Ma a San Siro, una sera di fine giugno, il copione è cambiato. Per una notte, Schlein ha messo in stand-by guerre interne e NATO per cantare a squarciagola Bruce Springsteen. Sottopalco, stretta alla compagna Paola Belloni, si è unita a una folla danzante in cui spuntavano Gigi Hadid, Bradley Cooper, Olivia Wilde e Tommaso Paradiso. Niente discorsi, niente mozioni, solo Born to Run e ginocchia doloranti. La Belloni scherza su Instagram: “Bruce e Steve, 150 anni in due… e io a 36 sono distrutta e sto abbracciata al Voltaren”.

Una tregua rock-democratica nel mezzo del caos, una fuga simbolica tra i tamburi del Boss. Ma il rock’n’roll non è evasione, è militanza emotiva. E Schlein lo sa: suona la chitarra, canta i Cranberries alla Festa dell’Unità, si diverte con Brunori al Circo Massimo, balla gli Articolo 31 al Forum. Perché anche il campo largo, in fondo, ha bisogno di una colonna sonora.

Nel dietro le quinte della politica, intanto, si continua a fantasticare su come inserire porti, migranti e cyberspazio nella lista della spesa militare, rendendo la guerra uno scenario espanso, ibrido, utile a giustificare tutto. Anche l’incoerenza. L’idea è quella di un conflitto permanente a bassa visibilità, un abbonamento NATO “all inclusive”, dove ogni cosa può diventare “difesa”, persino l’acquisto dei bicchieri di plastica al Senato.

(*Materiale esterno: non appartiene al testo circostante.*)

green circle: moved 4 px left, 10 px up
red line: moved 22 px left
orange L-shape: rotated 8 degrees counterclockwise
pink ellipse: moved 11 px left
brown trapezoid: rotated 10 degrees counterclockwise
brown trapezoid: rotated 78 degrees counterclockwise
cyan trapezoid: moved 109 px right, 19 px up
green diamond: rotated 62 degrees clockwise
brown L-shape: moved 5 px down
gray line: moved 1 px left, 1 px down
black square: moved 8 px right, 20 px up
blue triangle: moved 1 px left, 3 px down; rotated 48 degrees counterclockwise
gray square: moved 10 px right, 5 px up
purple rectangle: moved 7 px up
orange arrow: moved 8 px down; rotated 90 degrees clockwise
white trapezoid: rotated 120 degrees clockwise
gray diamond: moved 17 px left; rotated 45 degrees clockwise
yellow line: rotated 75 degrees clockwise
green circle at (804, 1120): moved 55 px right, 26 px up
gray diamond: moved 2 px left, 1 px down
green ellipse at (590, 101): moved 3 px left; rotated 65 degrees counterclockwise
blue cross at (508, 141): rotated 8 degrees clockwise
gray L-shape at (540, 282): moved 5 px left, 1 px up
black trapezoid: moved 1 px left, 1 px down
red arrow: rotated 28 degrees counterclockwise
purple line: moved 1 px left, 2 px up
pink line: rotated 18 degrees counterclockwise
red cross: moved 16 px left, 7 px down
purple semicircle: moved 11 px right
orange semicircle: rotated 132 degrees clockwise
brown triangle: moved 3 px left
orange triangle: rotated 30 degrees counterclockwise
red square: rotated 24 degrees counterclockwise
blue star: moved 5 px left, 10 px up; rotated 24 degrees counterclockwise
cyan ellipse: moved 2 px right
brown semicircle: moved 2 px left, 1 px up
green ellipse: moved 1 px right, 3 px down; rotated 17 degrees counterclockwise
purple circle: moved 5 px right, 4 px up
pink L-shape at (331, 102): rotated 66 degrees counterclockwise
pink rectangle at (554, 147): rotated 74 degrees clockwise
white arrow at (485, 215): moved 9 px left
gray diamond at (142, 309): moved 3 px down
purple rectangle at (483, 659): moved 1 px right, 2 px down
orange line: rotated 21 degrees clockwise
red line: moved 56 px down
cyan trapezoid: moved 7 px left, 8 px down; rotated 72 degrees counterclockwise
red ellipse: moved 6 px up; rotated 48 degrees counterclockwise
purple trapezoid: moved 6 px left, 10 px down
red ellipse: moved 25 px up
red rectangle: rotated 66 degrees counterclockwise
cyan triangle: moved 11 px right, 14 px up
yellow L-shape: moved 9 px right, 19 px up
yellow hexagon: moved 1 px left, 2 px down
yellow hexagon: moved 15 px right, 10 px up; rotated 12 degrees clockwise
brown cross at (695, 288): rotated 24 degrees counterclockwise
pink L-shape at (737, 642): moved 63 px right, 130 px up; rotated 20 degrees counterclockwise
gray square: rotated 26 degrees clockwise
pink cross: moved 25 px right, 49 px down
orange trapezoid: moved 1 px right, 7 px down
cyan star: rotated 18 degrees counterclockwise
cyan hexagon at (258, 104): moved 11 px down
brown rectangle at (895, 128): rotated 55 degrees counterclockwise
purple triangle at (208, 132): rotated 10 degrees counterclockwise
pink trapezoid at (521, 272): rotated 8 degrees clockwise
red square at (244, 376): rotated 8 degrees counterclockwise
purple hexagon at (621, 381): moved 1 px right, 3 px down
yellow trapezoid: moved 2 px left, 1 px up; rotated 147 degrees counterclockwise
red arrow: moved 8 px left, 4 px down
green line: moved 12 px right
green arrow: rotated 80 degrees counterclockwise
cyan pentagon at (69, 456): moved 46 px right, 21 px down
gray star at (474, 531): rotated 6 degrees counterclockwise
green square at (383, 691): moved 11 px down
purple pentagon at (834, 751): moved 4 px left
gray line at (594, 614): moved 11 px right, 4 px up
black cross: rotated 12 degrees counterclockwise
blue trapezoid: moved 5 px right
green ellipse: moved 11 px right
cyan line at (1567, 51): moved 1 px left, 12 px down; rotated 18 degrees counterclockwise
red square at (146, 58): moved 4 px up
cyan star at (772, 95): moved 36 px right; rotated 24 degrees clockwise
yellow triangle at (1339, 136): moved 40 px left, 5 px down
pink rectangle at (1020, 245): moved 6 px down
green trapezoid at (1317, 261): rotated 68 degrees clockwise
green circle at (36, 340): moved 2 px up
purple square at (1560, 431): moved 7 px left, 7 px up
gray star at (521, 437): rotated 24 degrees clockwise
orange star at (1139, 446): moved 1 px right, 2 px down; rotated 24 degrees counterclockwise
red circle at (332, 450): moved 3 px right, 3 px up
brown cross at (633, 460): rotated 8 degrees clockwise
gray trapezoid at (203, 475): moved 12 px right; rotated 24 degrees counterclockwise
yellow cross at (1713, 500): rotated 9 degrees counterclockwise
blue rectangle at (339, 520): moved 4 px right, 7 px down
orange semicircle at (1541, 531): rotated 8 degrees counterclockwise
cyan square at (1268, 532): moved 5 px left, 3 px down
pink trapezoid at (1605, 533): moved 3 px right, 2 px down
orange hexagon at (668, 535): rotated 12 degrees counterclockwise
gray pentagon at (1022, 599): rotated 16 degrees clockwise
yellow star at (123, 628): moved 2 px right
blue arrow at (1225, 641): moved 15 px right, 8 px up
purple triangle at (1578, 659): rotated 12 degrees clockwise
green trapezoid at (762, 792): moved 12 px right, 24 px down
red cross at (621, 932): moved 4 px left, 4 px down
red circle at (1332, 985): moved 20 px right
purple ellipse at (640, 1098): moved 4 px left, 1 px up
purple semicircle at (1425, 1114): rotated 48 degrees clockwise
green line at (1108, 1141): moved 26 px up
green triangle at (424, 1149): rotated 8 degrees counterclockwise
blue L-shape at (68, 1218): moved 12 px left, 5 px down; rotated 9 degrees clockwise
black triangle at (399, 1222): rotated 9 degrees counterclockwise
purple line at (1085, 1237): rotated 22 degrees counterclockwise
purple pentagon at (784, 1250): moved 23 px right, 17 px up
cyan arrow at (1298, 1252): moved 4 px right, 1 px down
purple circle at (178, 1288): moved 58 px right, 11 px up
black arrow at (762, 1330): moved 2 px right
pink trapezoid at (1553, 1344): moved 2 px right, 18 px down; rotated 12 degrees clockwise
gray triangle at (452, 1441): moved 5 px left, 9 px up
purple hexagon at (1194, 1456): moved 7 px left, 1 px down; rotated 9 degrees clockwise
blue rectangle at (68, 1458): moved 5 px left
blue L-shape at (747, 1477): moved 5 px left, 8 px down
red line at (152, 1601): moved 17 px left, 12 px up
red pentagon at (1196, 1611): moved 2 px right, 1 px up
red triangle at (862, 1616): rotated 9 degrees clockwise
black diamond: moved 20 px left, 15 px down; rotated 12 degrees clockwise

E si arriva infine al bagno nella Fontana di Trevi. No, non quello dei turisti, ma quello simbolico della politica: un’immersione rituale nella finzione della promessa, sperando che la moneta lanciata soddisfi la NATO e risparmi le periferie. Si promette crescita, sicurezza, onore internazionale. Ma a furia di evocare colibrì mimetici e falchi contabili, il rischio è di restare impigliati nella rete dell’autoinganno.

Il Pd implode silenziosamente, la Meloni decolla nei sondaggi come un drone israeliano e i cittadini – quelli che aspettano ancora un treno in orario o un medico al pronto soccorso – guardano attoniti. Ma tranquilli: non è una crisi, è solo un’altra strategia integrata per la difesa del futuro.

Con i fiori nei cannoni.
E la banana al cioccolato nel DEF.
Mentre sotto palco, il Boss canta: “No retreat, baby, no surrender”.